*** Opening of Data for analysis ***
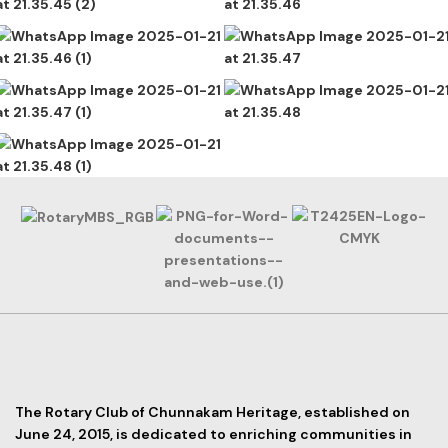
The Rotary Club of Chunnakam Heritage, established on
June 24, 2015, is dedicated to enriching communities in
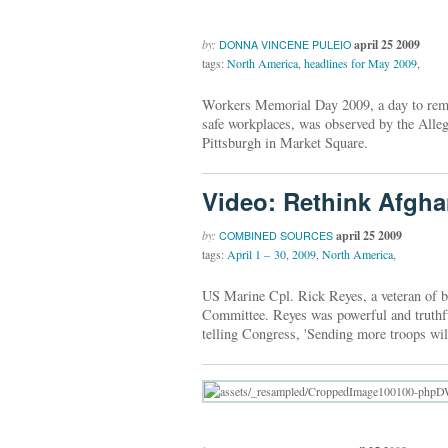
by:
april 25 2009
DONNA VINCENE PULEIO
tags:
North America
,
headlines for May 2009
,
Workers Memorial Day 2009, a day to remem
safe workplaces, was observed by the Al
Pittsburgh in Market Square.
Video: Rethink Afgha
by:
april 25 2009
COMBINED SOURCES
tags:
April 1 – 30
,
2009
,
North America
,
US Marine Cpl. Rick Reyes, a veteran of bo
Committee. Reyes was powerful and truthful
telling Congress, 'Sending more troops will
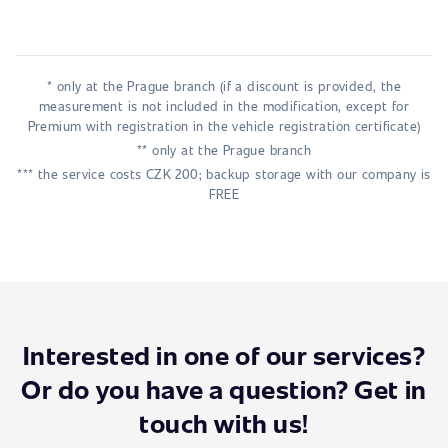
* only at the Prague branch (if a discount is provided, the
measurement is not included in the modification, except for
Premium with registration in the vehicle registration certificate)
** only at the Prague branch
*** the service costs CZK 200; backup storage with our company is
FREE
Interested in one of our services?
Or do you have a question? Get in
touch with us!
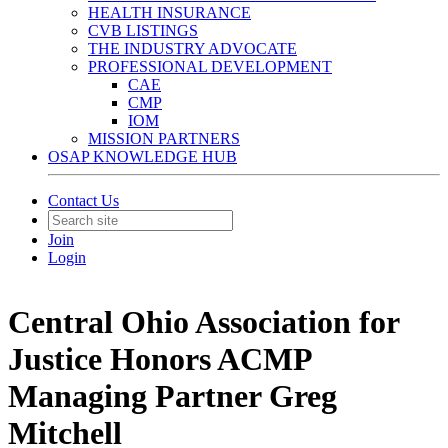
HEALTH INSURANCE
CVB LISTINGS
THE INDUSTRY ADVOCATE
PROFESSIONAL DEVELOPMENT
CAE
CMP
IOM
MISSION PARTNERS
OSAP KNOWLEDGE HUB
Contact Us
Join
Login
Central Ohio Association for
Justice Honors ACMP
Managing Partner Greg
Mitchell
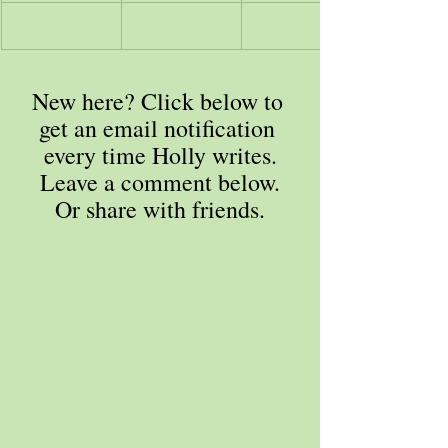
New here? Click below to 
get an email notification 
every time Holly writes.
Leave a comment below.
Or share with friends.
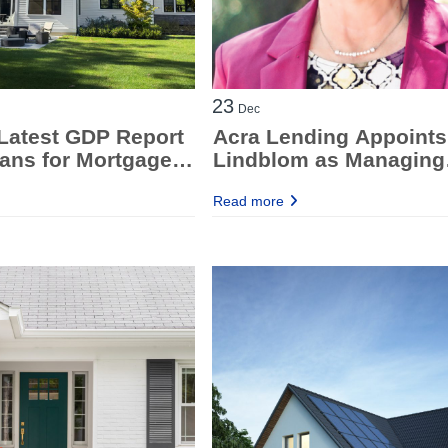
23
Dec
Latest GDP Report
Acra Lending Appoints
ans for Mortgage
Lindblom as Managing
Director, National
Read more
Operations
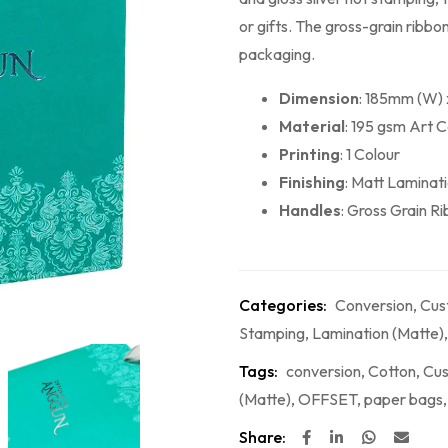
or gifts. The gross-grain ribb
packaging.
Dimension
: 185mm (W)
Material
: 195 gsm Art 
Printing
: 1 Colour
Finishing
: Matt Laminat
Handles
: Gross Grain R
Categories:
Conversion
,
Cus
Stamping
,
Lamination (Matte)
Tags:
conversion
,
Cotton
,
Cus
(Matte)
,
OFFSET
,
paper bags
Share:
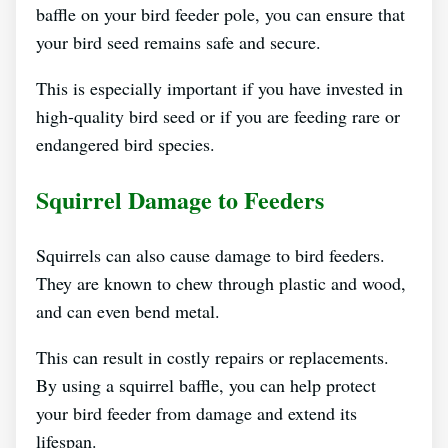
baffle on your bird feeder pole, you can ensure that
your bird seed remains safe and secure.
This is especially important if you have invested in
high-quality bird seed or if you are feeding rare or
endangered bird species.
Squirrel Damage to Feeders
Squirrels can also cause damage to bird feeders.
They are known to chew through plastic and wood,
and can even bend metal.
This can result in costly repairs or replacements.
By using a squirrel baffle, you can help protect
your bird feeder from damage and extend its
lifespan.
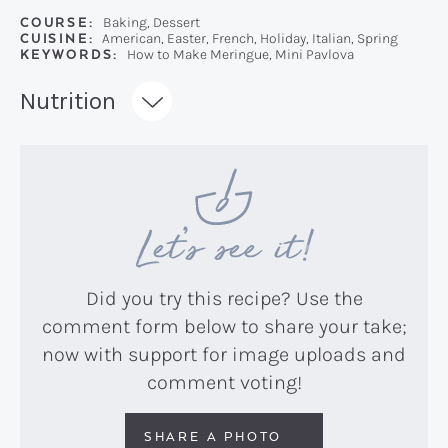
COURSE:
Baking, Dessert
CUISINE:
American, Easter, French, Holiday, Italian, Spring
KEYWORDS:
How to Make Meringue, Mini Pavlova
Recipe:
Nutrition
Let’s see it!
Did you try this recipe? Use the
comment form below to share your take;
now with support for image uploads and
comment voting!
SHARE A PHOTO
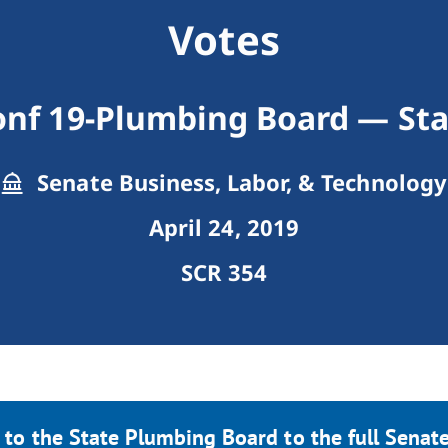
Votes
onf 19-Plumbing Board — Sta
Senate Business, Labor, & Technology
April 24, 2019
SCR 354
 to the State Plumbing Board to the full Senate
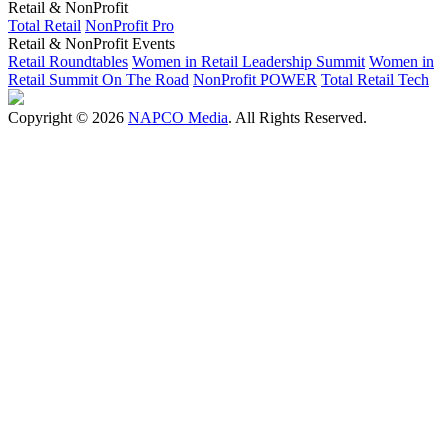
Retail & NonProfit
Total Retail
NonProfit Pro
Retail & NonProfit Events
Retail Roundtables
Women in Retail Leadership Summit
Women in
Retail Summit On The Road
NonProfit POWER
Total Retail Tech
Copyright © 2026
NAPCO Media
. All Rights Reserved.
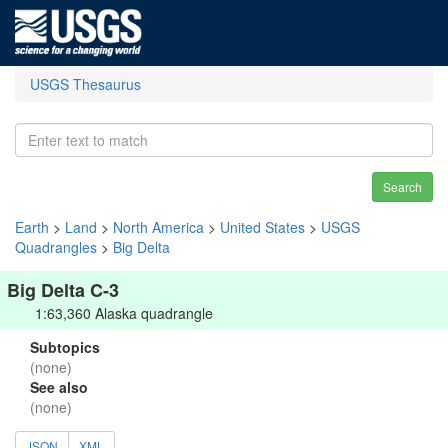
USGS Thesaurus
Search
Earth
>
Land
>
North America
>
United States
>
USGS
Quadrangles
>
Big Delta
Big Delta C-3
1:63,360 Alaska quadrangle
Subtopics
(none)
See also
(none)
JSON
XML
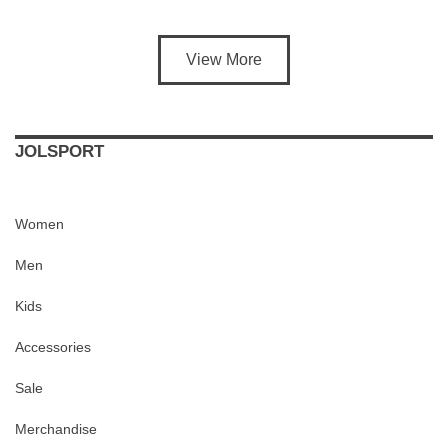
View More
JOLSPORT
Women
Men
Kids
Accessories
Sale
Merchandise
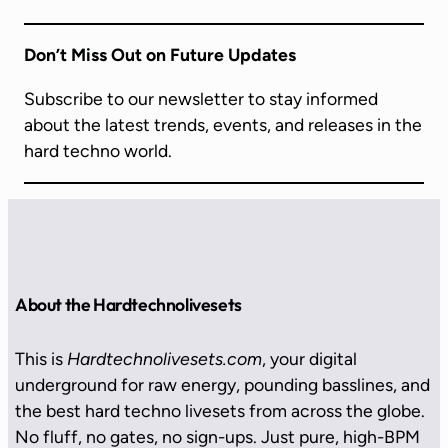
Don’t Miss Out on Future Updates
Subscribe to our newsletter to stay informed
about the latest trends, events, and releases in the
hard techno world.
About the Hardtechnolivesets
This is
Hardtechnolivesets.com
, your digital
underground for raw energy, pounding basslines, and
the best hard techno livesets from across the globe.
No fluff, no gates, no sign-ups. Just pure, high-BPM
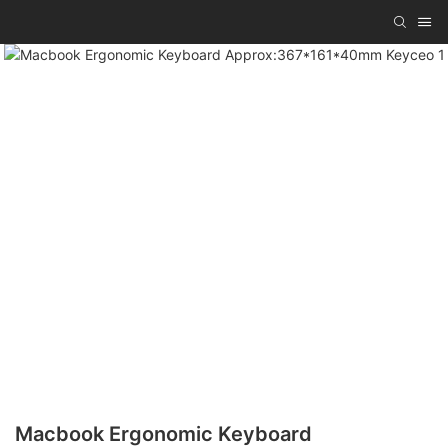
Macbook Ergonomic Keyboard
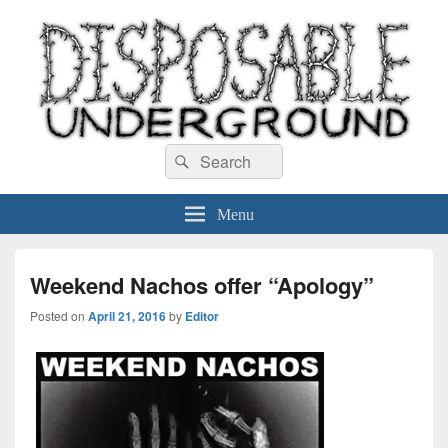
Disposable Underground
Search
music blog
Search
for:
Menu
Weekend Nachos offer “Apology”
Posted on
April 21, 2016
by
Editor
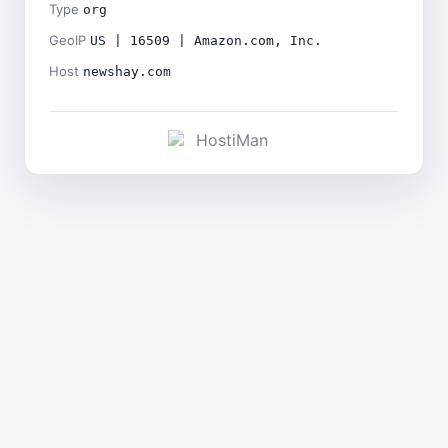
Type
org
GeoIP
US | 16509 | Amazon.com, Inc.
Host
newshay.com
*** Close of Data for analysis ***
## What to produce
Starting at the beginning of the listing and going on through the line with "telling Congress, 'Sending more troops will", give those lines as a Markdown table with a Row column numbering each line and a Line column holding its text. Leave out blank lines and the pictures.

## Task solution
| Row | Line |
|---|---|
| 1 | The Rotary Club of Chunnakam Heritage, established on |
| 2 | June 24, 2015, is dedicated to enriching communities in |
| 3 | by: |
| 4 | april 25 2009 |
| 5 | DONNA VINCENE PULEIO |
| 6 | tags: |
| 7 | North America |
| 8 | , |
| 9 | headlines for May 2009 |
| 10 | , |
| 11 | Workers Memorial Day 2009, a day to remem |
| 12 | safe workplaces, was observed by the Al |
| 13 | Pittsburgh in Market Square. |
| 14 | Video: Rethink Afgha |
| 15 | by: |
| 16 | april 25 2009 |
| 17 | COMBINED SOURCES |
| 18 | tags: |
| 19 | April 1 – 30 |
| 20 | , |
| 21 | 2009 |
| 22 | , |
| 23 | North America |
| 24 | , |
| 25 | US Marine Cpl. Rick Reyes, a veteran of bo |
| 26 | Committee. Reyes was powerful and truthful |
| 27 | telling Congress, 'Sending more troops will |